REQUIRED WORK –
Below are some records. Print exactly the lines between the one holding "580 101 952" and the one holding "21 1234 116", inclusive, and nothing else.

DATASET ENTRIES START

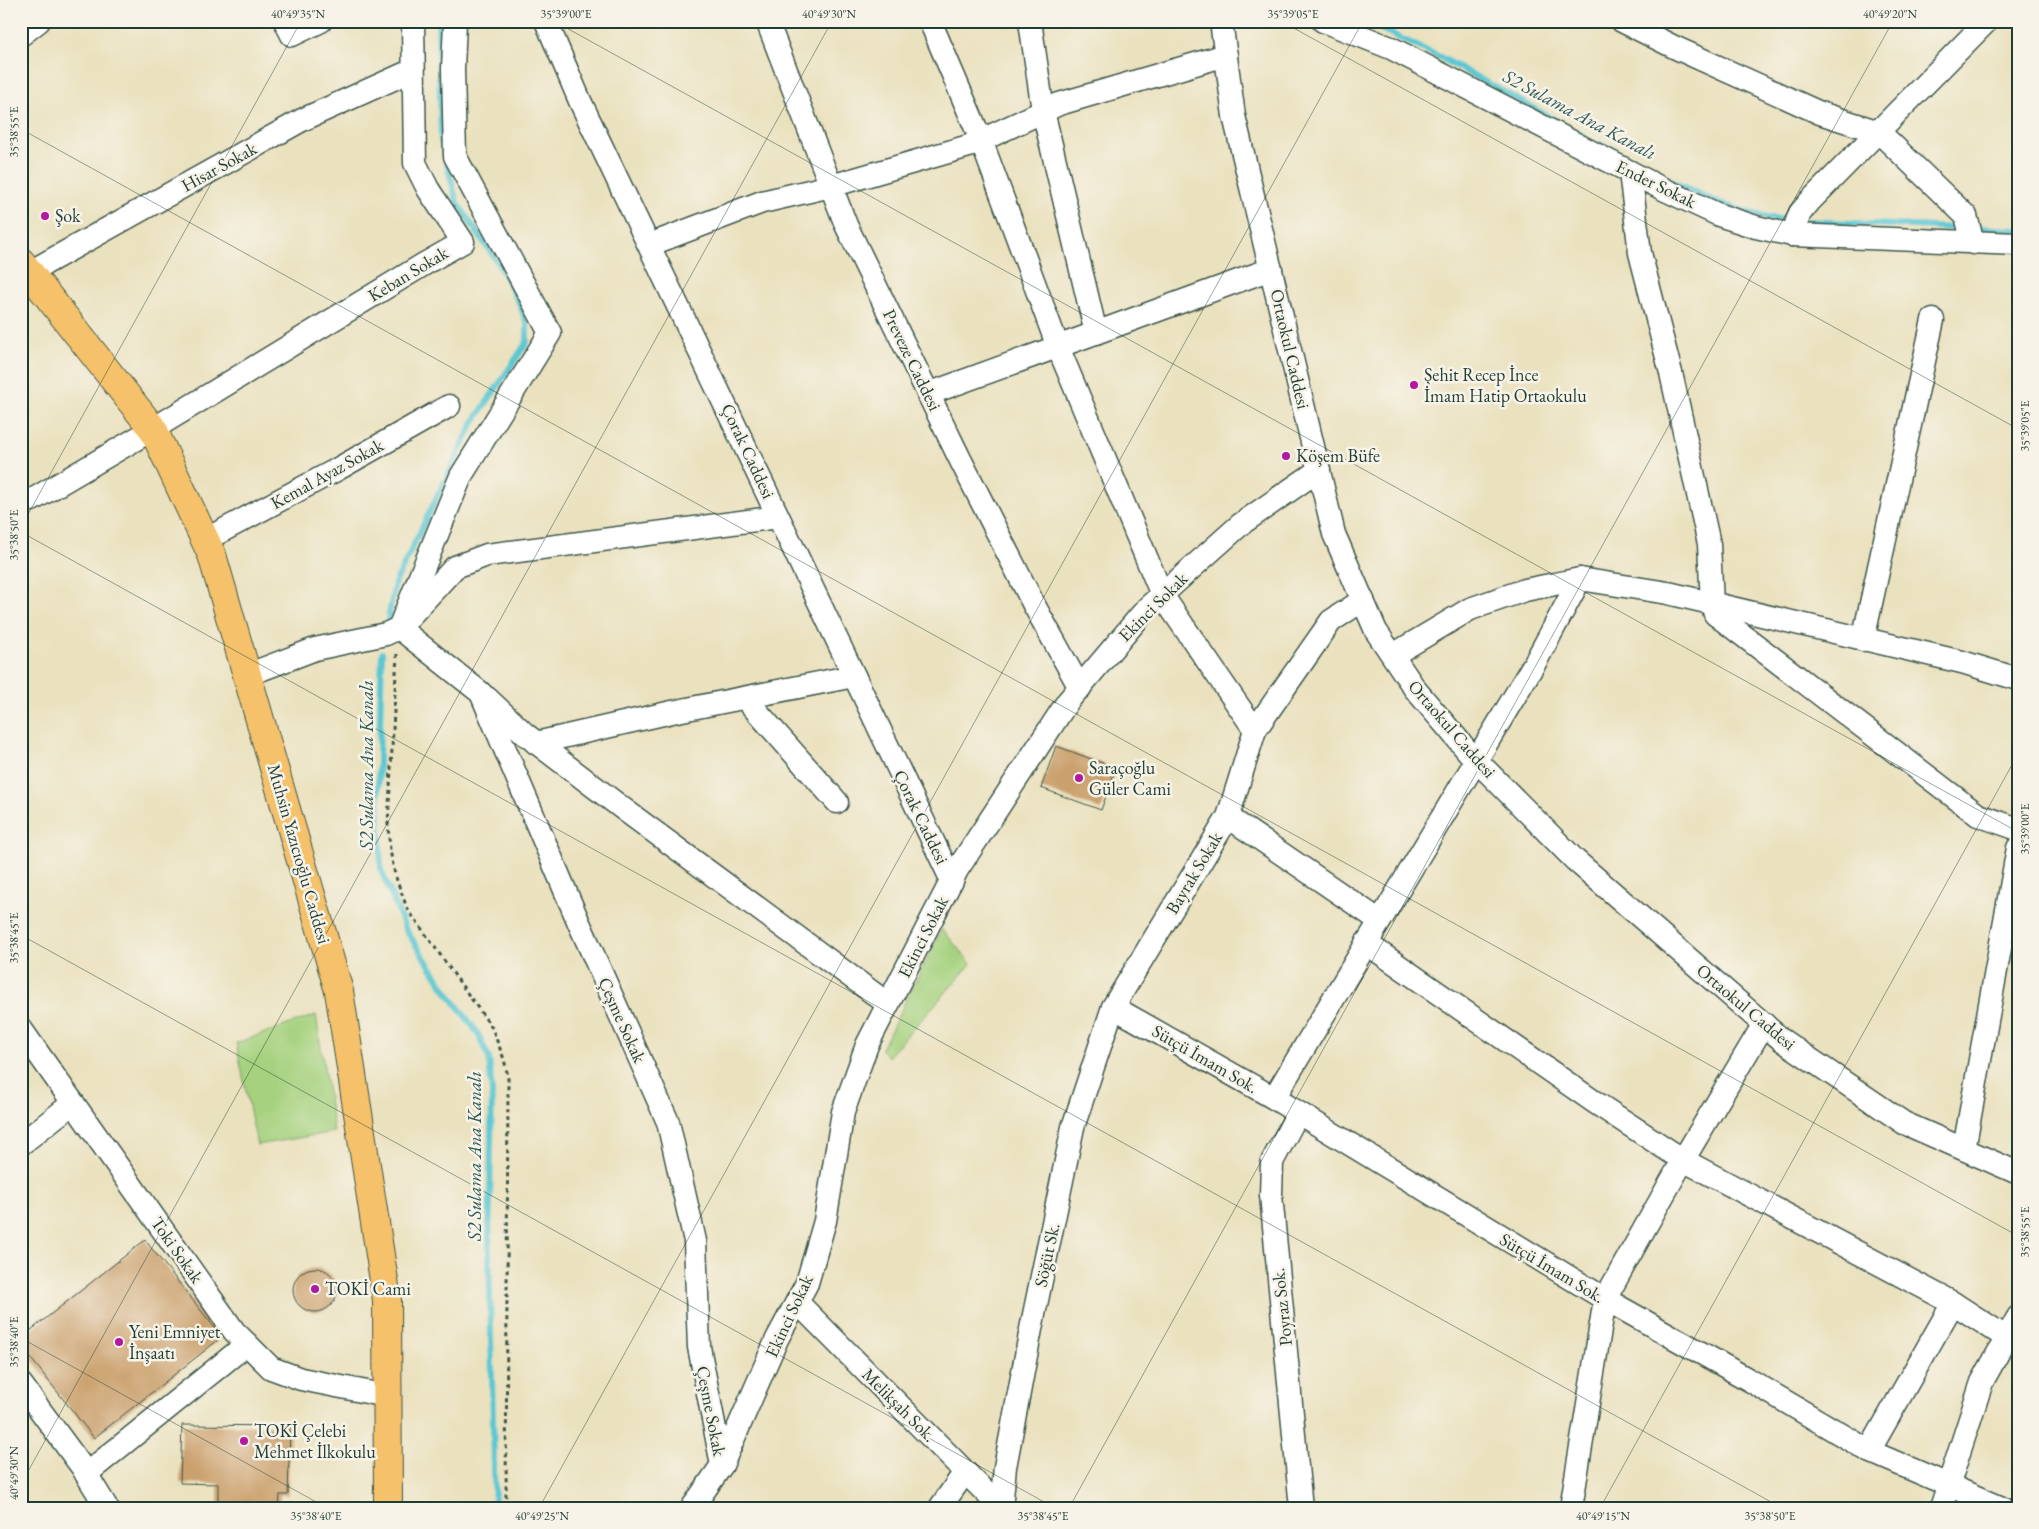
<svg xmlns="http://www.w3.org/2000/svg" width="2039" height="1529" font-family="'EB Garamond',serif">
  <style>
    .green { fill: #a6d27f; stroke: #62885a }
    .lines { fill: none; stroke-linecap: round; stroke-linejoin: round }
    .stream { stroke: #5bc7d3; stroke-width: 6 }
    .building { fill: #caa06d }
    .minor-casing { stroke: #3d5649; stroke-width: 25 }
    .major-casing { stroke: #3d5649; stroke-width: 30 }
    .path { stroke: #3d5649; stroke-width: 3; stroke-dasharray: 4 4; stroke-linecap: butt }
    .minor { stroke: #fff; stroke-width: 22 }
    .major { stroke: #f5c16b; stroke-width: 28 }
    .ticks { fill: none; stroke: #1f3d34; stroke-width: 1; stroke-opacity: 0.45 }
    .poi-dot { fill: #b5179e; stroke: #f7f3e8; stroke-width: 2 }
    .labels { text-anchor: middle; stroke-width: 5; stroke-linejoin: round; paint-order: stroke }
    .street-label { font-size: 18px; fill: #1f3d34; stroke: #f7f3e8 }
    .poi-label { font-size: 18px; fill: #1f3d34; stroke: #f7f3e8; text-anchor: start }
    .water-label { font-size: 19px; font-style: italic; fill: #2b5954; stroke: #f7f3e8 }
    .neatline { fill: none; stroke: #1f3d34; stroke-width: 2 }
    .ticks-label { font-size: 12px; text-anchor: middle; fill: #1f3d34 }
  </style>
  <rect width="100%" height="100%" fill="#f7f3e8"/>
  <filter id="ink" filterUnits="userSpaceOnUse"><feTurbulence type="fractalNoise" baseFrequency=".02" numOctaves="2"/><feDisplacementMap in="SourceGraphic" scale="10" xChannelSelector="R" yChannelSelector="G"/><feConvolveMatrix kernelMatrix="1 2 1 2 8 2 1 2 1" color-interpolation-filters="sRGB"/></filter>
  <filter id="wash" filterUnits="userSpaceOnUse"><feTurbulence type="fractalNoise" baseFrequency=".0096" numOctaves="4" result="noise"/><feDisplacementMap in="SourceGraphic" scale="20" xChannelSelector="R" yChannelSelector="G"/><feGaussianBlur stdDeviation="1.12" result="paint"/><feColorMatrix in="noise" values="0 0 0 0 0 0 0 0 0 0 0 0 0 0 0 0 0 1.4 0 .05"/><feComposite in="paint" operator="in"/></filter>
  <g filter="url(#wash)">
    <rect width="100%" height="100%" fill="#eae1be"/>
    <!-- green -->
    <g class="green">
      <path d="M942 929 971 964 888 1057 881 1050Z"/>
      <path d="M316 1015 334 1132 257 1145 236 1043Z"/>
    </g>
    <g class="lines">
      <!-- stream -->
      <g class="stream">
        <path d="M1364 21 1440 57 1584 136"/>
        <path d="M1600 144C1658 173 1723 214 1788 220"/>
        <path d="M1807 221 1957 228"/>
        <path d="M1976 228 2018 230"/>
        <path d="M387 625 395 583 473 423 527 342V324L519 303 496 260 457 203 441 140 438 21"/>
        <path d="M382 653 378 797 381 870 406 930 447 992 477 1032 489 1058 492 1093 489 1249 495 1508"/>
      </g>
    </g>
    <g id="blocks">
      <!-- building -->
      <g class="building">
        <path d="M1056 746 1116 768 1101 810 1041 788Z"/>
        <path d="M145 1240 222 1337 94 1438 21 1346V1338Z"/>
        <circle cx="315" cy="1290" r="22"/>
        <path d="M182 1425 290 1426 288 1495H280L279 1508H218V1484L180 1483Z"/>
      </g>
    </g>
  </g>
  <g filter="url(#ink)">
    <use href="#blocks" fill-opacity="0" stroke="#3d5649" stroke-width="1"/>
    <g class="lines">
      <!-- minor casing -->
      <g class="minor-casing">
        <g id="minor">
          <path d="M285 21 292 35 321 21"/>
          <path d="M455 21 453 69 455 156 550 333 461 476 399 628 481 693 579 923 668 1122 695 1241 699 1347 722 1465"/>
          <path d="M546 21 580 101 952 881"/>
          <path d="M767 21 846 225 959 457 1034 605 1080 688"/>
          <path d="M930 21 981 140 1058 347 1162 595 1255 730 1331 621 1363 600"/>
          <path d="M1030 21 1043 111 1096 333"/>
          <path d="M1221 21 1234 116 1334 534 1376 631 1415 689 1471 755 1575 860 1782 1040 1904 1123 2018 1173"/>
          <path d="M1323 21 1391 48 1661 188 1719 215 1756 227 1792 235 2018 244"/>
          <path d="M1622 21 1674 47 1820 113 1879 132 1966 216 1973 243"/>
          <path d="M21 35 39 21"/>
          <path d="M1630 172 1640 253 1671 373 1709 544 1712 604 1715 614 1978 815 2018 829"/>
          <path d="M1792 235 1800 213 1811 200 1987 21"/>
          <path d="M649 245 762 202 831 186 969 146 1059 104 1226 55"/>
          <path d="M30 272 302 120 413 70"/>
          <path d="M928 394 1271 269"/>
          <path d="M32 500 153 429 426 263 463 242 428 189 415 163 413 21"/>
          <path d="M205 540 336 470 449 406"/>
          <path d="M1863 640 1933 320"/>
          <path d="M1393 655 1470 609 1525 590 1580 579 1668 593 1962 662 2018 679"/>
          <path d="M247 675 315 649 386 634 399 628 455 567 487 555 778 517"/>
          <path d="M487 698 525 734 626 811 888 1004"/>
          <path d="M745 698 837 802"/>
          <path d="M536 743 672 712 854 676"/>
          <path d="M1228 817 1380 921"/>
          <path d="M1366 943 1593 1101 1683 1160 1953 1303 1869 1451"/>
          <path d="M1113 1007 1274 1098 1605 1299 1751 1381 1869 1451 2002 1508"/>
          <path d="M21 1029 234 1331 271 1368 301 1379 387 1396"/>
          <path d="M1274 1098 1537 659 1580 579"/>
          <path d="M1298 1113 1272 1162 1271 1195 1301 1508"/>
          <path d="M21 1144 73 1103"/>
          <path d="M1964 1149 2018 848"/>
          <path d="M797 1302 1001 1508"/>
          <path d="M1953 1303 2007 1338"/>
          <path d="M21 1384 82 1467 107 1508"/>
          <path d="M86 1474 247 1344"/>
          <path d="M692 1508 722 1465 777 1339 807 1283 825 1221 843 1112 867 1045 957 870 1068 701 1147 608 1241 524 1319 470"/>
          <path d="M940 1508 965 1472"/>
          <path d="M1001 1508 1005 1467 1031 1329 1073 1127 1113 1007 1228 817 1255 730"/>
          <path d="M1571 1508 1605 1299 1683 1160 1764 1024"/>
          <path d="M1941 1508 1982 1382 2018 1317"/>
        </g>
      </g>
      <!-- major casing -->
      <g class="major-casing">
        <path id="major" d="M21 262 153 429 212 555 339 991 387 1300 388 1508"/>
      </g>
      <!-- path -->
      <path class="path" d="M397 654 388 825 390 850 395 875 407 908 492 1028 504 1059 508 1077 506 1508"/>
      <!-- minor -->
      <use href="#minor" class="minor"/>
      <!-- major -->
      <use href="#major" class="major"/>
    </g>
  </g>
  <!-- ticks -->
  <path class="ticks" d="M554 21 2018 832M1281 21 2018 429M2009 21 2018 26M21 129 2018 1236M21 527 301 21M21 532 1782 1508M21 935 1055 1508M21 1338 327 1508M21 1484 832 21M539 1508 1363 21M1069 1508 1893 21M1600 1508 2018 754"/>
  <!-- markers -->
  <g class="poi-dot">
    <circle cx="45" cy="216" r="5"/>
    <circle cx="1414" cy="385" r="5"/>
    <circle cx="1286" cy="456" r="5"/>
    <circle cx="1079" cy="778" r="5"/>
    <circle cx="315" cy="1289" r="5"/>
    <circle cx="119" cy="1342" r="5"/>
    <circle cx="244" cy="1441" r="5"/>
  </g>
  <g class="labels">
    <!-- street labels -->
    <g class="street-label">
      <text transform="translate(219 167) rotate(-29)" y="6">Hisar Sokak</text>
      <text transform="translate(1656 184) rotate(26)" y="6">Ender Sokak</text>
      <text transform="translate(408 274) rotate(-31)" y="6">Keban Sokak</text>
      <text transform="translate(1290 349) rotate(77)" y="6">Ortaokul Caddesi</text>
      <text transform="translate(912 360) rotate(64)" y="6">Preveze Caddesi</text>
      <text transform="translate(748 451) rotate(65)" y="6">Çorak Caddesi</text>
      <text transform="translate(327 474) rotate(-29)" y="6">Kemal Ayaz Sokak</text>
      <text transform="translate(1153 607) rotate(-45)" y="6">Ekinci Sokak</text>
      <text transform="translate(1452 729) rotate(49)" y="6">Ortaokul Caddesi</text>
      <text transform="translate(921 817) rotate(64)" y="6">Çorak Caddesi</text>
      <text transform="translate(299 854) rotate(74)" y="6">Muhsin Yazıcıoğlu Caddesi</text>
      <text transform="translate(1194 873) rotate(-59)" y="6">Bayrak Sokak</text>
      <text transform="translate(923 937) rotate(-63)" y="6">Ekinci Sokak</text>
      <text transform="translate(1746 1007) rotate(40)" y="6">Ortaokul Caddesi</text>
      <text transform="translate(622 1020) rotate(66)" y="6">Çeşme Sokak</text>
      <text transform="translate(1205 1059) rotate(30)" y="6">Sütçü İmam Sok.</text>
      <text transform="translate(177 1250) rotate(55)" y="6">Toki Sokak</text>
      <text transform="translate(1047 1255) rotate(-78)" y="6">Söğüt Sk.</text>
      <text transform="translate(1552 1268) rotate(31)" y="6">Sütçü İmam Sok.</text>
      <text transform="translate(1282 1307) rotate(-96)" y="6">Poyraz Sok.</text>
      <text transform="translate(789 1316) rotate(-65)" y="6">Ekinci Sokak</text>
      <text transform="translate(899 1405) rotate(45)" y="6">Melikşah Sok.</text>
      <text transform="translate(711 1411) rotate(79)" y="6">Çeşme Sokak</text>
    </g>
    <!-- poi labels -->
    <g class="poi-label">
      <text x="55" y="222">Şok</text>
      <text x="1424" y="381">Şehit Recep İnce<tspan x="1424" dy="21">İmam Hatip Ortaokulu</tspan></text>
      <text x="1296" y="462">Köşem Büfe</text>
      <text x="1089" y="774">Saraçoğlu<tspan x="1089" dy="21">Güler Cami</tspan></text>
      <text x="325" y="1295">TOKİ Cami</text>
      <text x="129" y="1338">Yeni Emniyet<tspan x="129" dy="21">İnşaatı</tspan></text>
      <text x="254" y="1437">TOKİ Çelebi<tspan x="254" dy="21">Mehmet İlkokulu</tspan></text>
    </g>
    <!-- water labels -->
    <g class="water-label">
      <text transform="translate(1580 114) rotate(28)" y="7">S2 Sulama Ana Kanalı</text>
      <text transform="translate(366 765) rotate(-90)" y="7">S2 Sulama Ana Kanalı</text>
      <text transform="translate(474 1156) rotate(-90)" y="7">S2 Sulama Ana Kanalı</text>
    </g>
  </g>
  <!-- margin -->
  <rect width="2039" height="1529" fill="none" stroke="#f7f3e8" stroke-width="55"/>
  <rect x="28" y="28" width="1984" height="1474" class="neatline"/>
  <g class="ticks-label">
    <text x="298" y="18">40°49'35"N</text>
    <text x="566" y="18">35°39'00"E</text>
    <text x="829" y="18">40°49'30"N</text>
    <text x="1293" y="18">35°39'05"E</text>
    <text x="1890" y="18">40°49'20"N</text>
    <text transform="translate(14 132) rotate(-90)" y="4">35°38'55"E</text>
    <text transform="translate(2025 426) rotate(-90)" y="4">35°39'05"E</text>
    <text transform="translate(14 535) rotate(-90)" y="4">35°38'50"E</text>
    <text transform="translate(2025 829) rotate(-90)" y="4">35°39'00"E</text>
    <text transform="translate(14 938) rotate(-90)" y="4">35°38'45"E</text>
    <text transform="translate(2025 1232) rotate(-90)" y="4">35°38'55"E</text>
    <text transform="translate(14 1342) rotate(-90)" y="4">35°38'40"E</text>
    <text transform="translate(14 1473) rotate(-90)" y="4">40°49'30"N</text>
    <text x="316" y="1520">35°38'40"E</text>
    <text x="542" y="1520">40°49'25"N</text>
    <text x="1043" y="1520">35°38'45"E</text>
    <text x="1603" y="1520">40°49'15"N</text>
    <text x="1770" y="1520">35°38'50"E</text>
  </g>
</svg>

DATASET ENTRIES END

ANSWER TO THE PROBLEM –
          <path d="M546 21 580 101 952 881"/>
          <path d="M767 21 846 225 959 457 1034 605 1080 688"/>
          <path d="M930 21 981 140 1058 347 1162 595 1255 730 1331 621 1363 600"/>
          <path d="M1030 21 1043 111 1096 333"/>
          <path d="M1221 21 1234 116 1334 534 1376 631 1415 689 1471 755 1575 860 1782 1040 1904 1123 2018 1173"/>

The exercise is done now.